== Exercise goal ==
Lines of the listing below that contain the string "different" are to be returned.

== Dataset extract ==
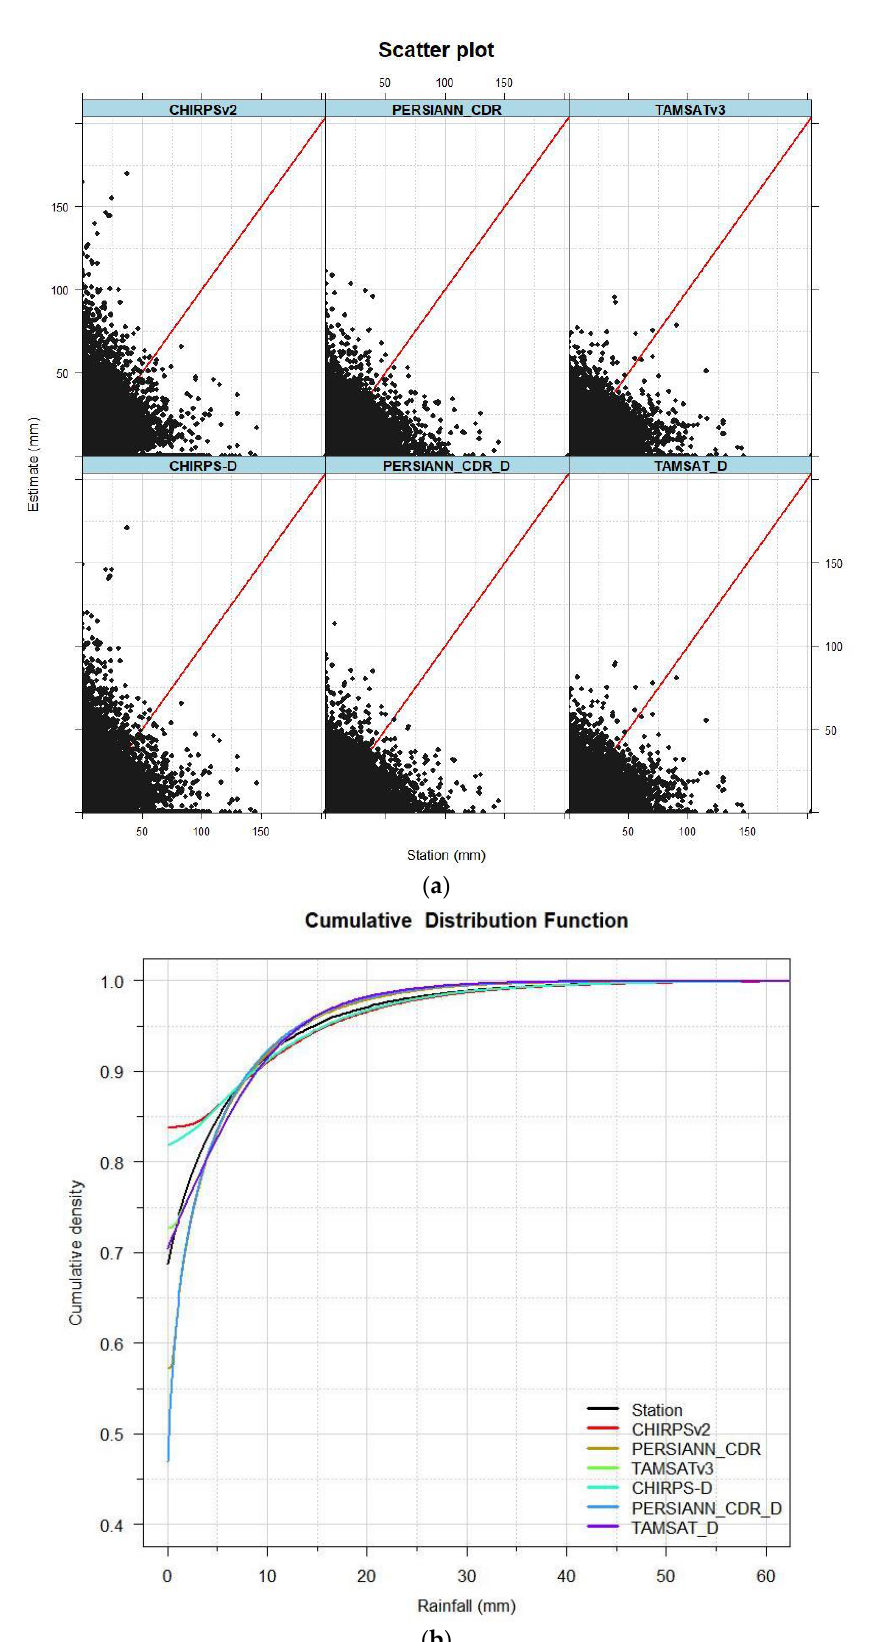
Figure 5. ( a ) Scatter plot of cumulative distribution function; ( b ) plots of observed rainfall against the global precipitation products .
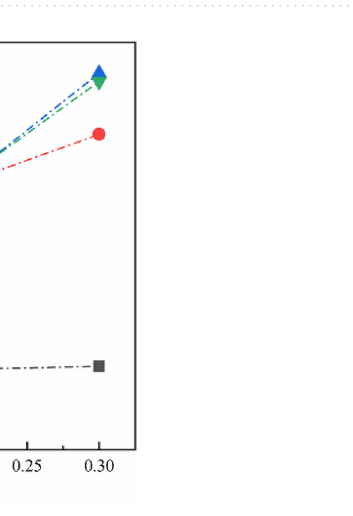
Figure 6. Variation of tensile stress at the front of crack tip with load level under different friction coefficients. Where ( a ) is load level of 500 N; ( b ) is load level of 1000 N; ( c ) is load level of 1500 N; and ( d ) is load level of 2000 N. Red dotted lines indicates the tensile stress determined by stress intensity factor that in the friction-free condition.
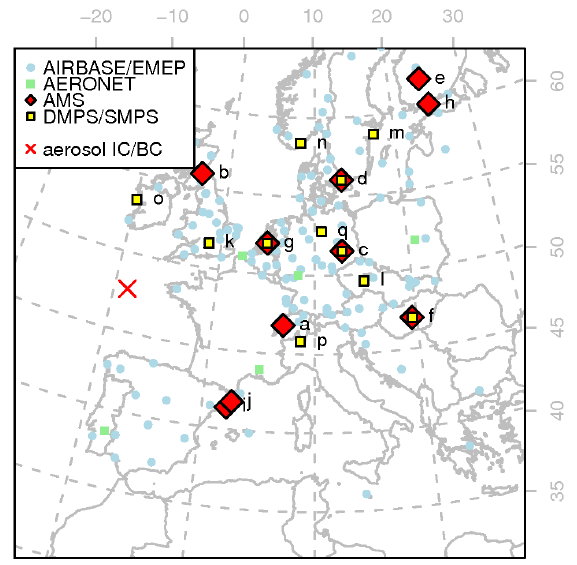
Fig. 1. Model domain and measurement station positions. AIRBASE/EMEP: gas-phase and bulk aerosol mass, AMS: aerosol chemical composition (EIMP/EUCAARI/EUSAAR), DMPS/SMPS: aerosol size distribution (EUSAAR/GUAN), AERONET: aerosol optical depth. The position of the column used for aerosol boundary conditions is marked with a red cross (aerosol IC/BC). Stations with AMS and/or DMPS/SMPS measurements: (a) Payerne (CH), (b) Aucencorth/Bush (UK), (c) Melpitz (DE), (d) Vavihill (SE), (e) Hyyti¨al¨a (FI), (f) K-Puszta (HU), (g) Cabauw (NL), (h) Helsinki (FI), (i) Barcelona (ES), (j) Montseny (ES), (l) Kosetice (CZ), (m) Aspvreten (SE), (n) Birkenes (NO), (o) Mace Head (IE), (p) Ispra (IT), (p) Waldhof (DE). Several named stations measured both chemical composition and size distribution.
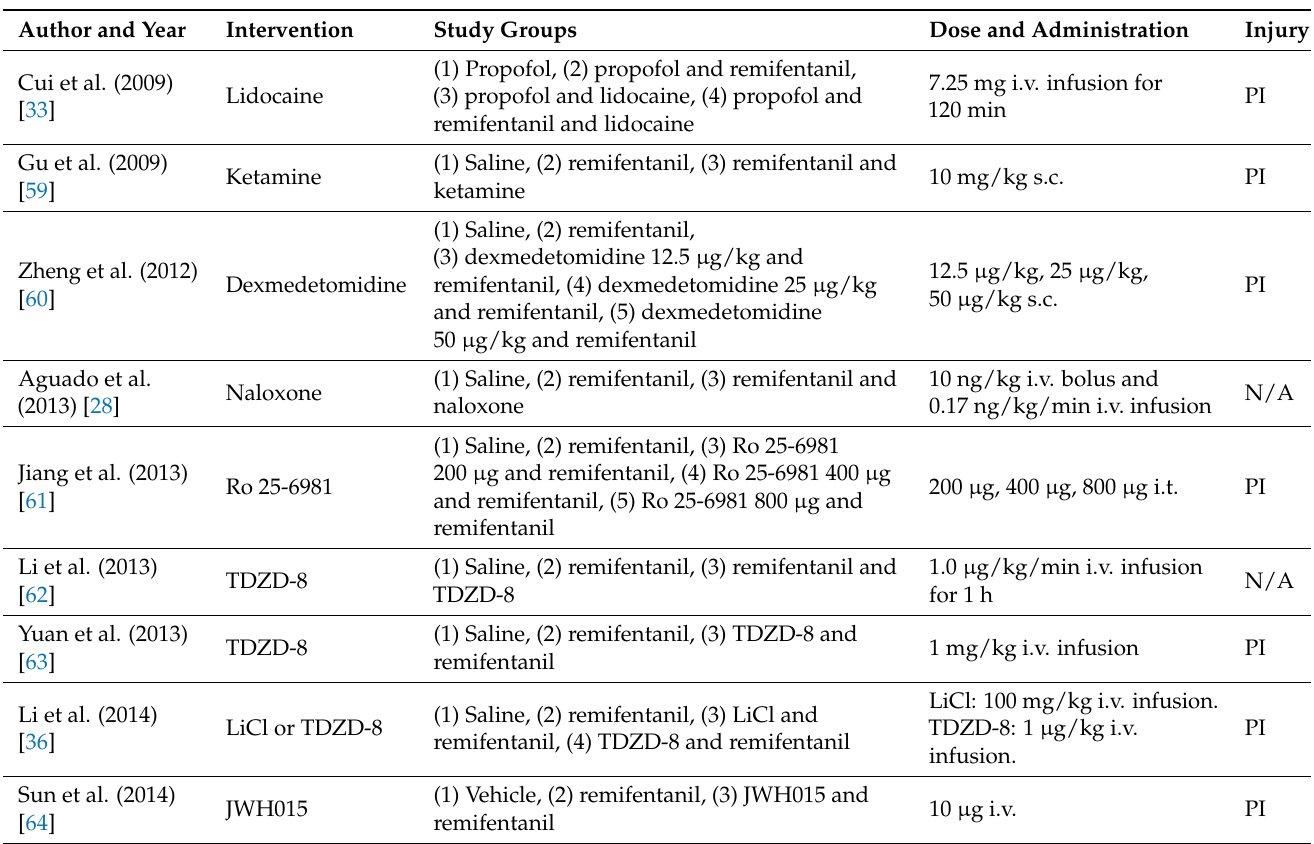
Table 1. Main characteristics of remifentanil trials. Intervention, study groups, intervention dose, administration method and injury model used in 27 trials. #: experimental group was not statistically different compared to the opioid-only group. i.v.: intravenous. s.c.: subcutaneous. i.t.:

== Answer to this exercise ==
Figure 6. Variation of tensile stress at the front of crack tip with load level under different friction coefficients. Where ( a ) is load level of 500 N; ( b ) is load level of 1000 N; ( c ) is load level of 1500 N; and ( d ) is load level of 2000 N. Red dotted lines indicates the tensile stress determined by stress intensity factor that in the friction-free condition.
Table 1. Main characteristics of remifentanil trials. Intervention, study groups, intervention dose, administration method and injury model used in 27 trials. #: experimental group was not statistically different compared to the opioid-only group. i.v.: intravenous. s.c.: subcutaneous. i.t.:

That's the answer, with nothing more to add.